- EXCERTO TRANSCRITO:
★ ★ ★ ★ ★

Este
livro de poesia é composto por quarenta poemas, elaborados como resposta aos
estímulos das deambulações do poeta, como se infere da leitura do título “Outras
Viagens”. Os topónimos poetizados por Ernesto Rodrigues são as cidades míticas
que enformaram a sua cultura, nessa busca interminável do ser por ele próprio
e, através dele, pelo outro, lato sensu,
pelo homem em busca da sua felicidade, que o poeta só consegue descortinar pelo
amor à língua, cultura e civilização.
A
obra abre com a composição poética que dá título ao livro “Do movimento
operário”, onde, para além de se fazer uma sentida homenagem ao honesto
trabalho com o qual o Homem ganhará o pão,
metaforizada no pai do poeta, se compara o ofício da forja, isto é, do
ferreiro ao ofício cantante, ou seja,
à ars poetica. Assim, para o eu
lírico, o processo alquímico é análogo, pois, tal como o ferreiro domina e
molda o ferro em brasa para dar forma aos mais belos e proveitosos utensílios,
o poeta funde, molda e dá forma às palavras para escrever o verso mais perfeito
que consiga auxiliar o leitor na sua autognose permanente.
O
segundo poema é um soneto, embora a arquitetura estrófica não seja a canónica,
uma vez que é composto por um dístico e três quadras, dedicado à mãe do poeta,
onde se patenteia o carinho e a ininterrupta preocupação maternal. Parece-me
que o dístico resultaria melhor no final, visto tratar-se da súmula do poema,
funcionando, assim, como chave de ouro[1].
Os
poemas deste livro podem agrupar-se, segundo creio, em dois grupos: o primeiro
marcado pelo tom mais intimista, ou seja, mais lírico, presente nos sete
sonetos e nas composições mais curtas, onde se ouve a voz dolorida do poeta murmurando
com saudade as doces alegrias pretéritas; o segundo, e mais amplo, compreende o
grande número de poemas narrativos, que, na minha ótica, se organizam em torno
de duas realidades, significativas a todos os níveis para o poeta, a saber: Europa,
e Portugal/Nação/Pátria.
No
primeiro grupo, encontramos textos sobre topónimos da Hungria e de outras
cidades e países da Europa, que enformaram culturalmente o poeta. Nestes poemas
de grande fôlego o tom épico alterna com o lírico, facilitando a comunicação com
o leitor.

★ ★ ★ ★ ★

- MATERIAL DE ORIGEM:
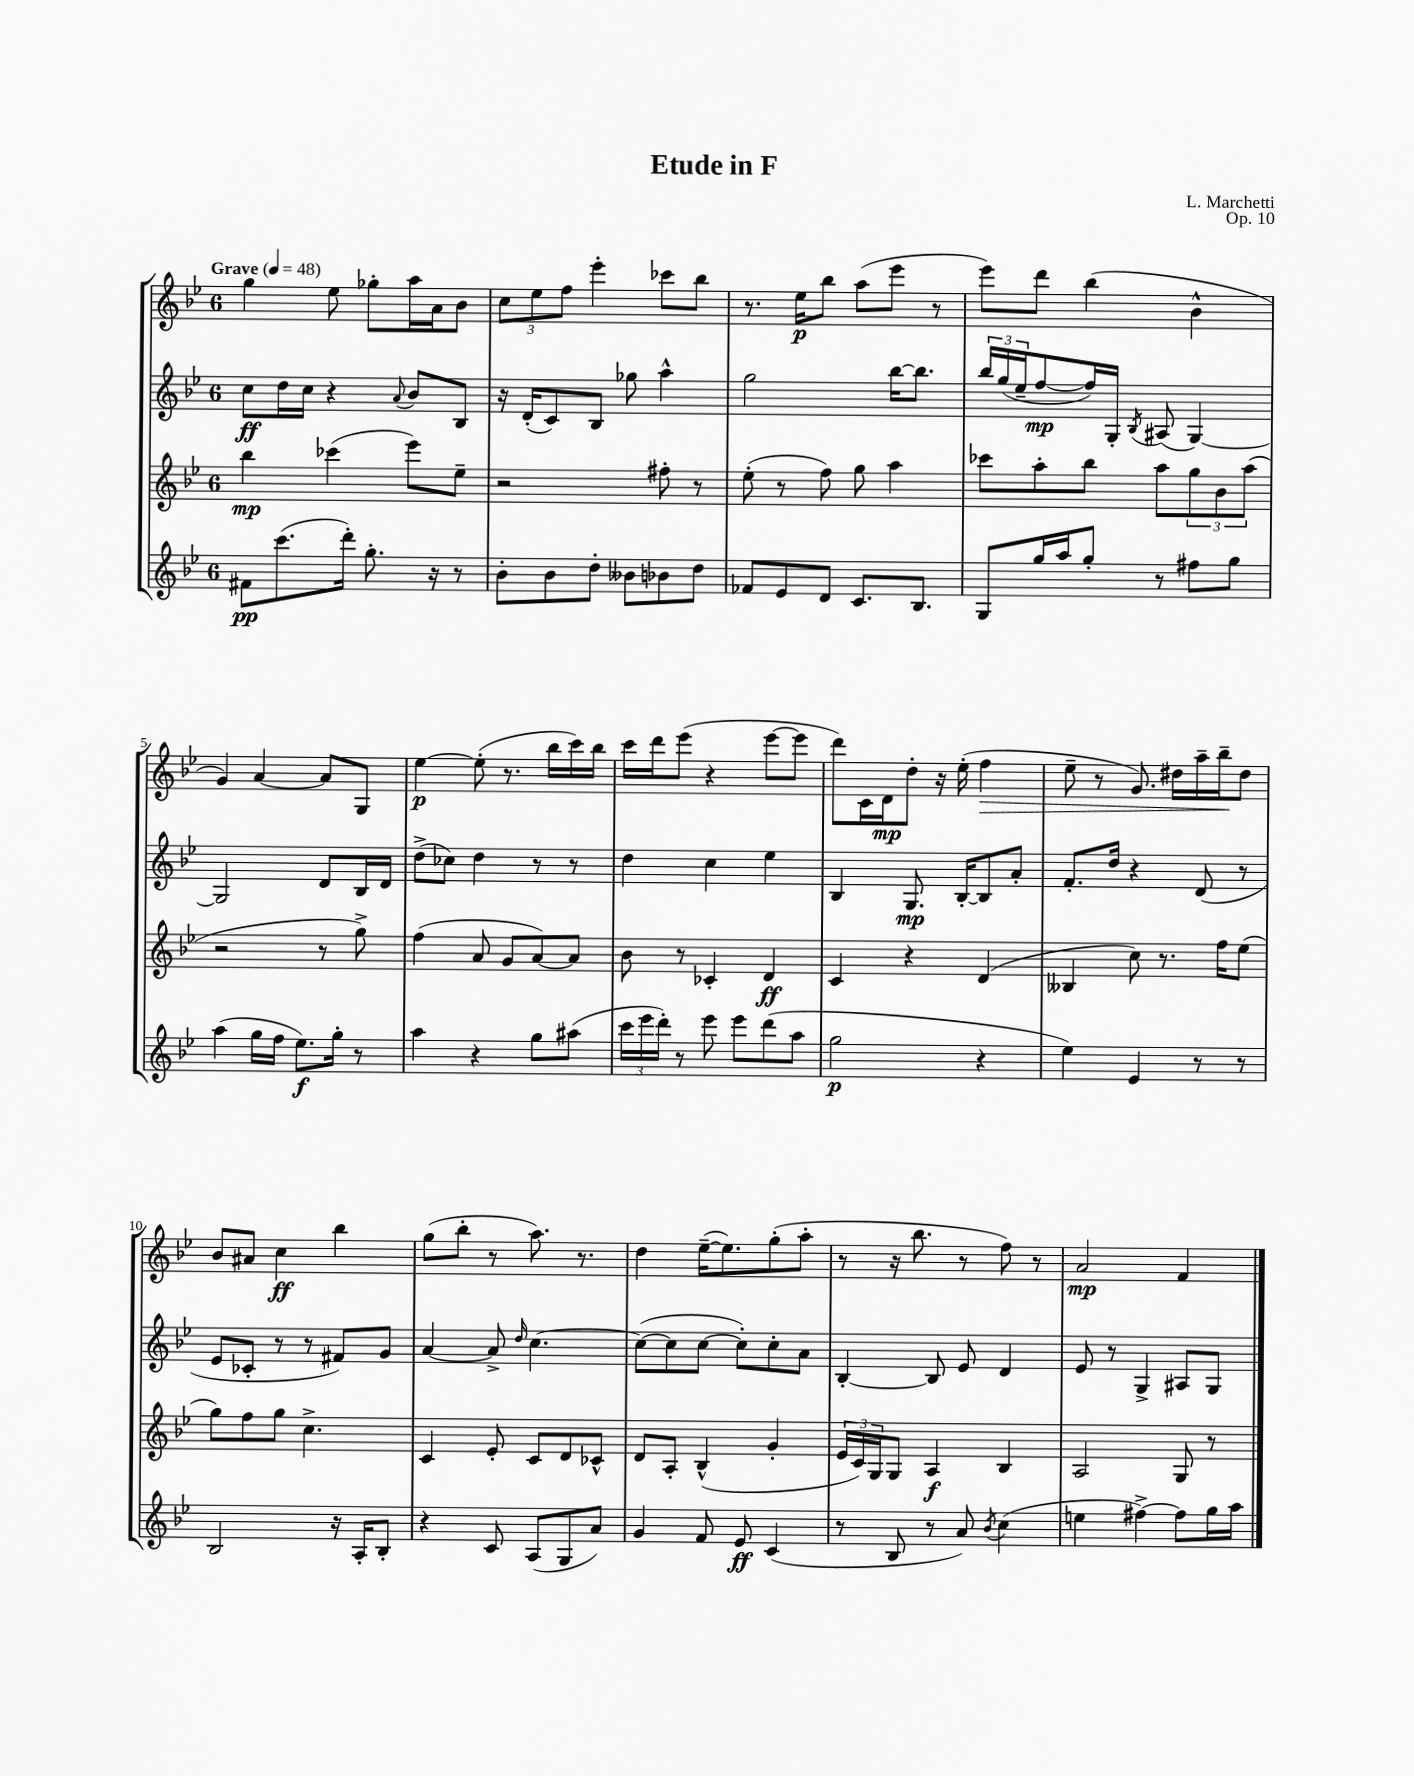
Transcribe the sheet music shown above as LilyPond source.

★ ★ ★ ★ ★

- ENUNCIADO: Segundo o excerto transcrito, por que estrofes é composto o segundo poema do livro?

- RESPOSTA: É composto por um dístico e três quadras.